In an August 2021 study, researchers studied information from over 17,000 pregnant and lactating people and found that they did well receiving the COVID-19 vaccines. They didn't have more severe symptoms than non-pregnant people. The most common side effect was pain at the injection site.

Although pregnant women are at an increased risk of severe illness and death from COVID-19, only 16.3% of pregnant women in the United States have received at least one dose of a COVID-19 vaccine (via the CDC).

Do pregnant women pass on vaccine protection?

COVID-19 vaccines are safe and effective for pregnant women, but do they pass on that protection to their growing babies? One study has the results.

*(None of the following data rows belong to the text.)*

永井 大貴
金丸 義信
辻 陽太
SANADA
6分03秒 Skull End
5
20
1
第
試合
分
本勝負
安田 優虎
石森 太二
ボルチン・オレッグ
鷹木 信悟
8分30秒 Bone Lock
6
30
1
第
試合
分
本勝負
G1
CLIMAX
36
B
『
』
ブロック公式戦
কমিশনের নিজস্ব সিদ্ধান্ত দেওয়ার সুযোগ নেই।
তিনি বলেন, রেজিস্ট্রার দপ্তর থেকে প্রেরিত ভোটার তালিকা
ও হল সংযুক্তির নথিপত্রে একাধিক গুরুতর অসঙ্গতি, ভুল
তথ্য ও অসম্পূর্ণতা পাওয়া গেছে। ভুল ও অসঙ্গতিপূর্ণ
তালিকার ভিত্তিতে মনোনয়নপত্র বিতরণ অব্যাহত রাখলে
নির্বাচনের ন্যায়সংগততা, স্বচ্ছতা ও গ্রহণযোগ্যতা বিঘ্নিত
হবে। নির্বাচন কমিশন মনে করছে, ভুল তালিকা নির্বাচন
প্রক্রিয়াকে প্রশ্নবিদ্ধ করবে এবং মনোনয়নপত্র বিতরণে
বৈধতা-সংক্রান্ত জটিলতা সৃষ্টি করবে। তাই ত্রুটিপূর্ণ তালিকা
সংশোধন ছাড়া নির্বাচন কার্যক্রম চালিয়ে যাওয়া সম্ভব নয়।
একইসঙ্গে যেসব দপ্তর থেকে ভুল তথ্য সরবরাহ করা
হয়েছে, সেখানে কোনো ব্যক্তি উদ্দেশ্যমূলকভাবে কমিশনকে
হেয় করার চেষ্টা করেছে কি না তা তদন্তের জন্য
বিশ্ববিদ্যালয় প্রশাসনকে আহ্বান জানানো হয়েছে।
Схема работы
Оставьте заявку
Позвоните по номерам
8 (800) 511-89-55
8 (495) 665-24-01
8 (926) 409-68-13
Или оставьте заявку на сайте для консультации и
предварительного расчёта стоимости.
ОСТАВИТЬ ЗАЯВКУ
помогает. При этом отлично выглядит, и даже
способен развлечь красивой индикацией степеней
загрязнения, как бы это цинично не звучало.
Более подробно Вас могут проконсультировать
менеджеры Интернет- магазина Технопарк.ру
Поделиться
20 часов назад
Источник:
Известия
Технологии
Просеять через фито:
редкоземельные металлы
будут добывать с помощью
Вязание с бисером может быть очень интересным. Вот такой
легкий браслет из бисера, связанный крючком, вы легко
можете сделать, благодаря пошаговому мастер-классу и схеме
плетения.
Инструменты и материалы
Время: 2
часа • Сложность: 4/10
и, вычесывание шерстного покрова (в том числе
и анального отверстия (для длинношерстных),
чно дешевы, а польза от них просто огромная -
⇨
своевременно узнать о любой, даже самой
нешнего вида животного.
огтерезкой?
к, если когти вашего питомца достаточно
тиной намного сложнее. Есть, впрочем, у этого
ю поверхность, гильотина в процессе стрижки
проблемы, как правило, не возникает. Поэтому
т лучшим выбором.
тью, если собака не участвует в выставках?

A study published September 21, 2021, in the American Journal of Obstetrics & Gynecology — Maternal-Fetal Medicine, wanted to find out if pregnant women who received the COVID-19 vaccine passed on any protection to their babies. So they set out to determine the presence of "transplacental antibody transmission and levels of detectable antibodies" by testing the umbilical cord blood in 36 newborns whose mothers got at least one dose while pregnant with an mRNA vaccine from Pfizer-BioNTech or Moderna. At the time of delivery, 35 out of 36 women received two doses before their babies were born.

Researchers discovered all 36 newborns had antibodies from the vaccines at birth. "These findings demonstrate transplacental antibody transfer following mRNA COVID-19 vaccination during pregnancy with 100% of cord blood specimens having high levels of anti-S antibodies."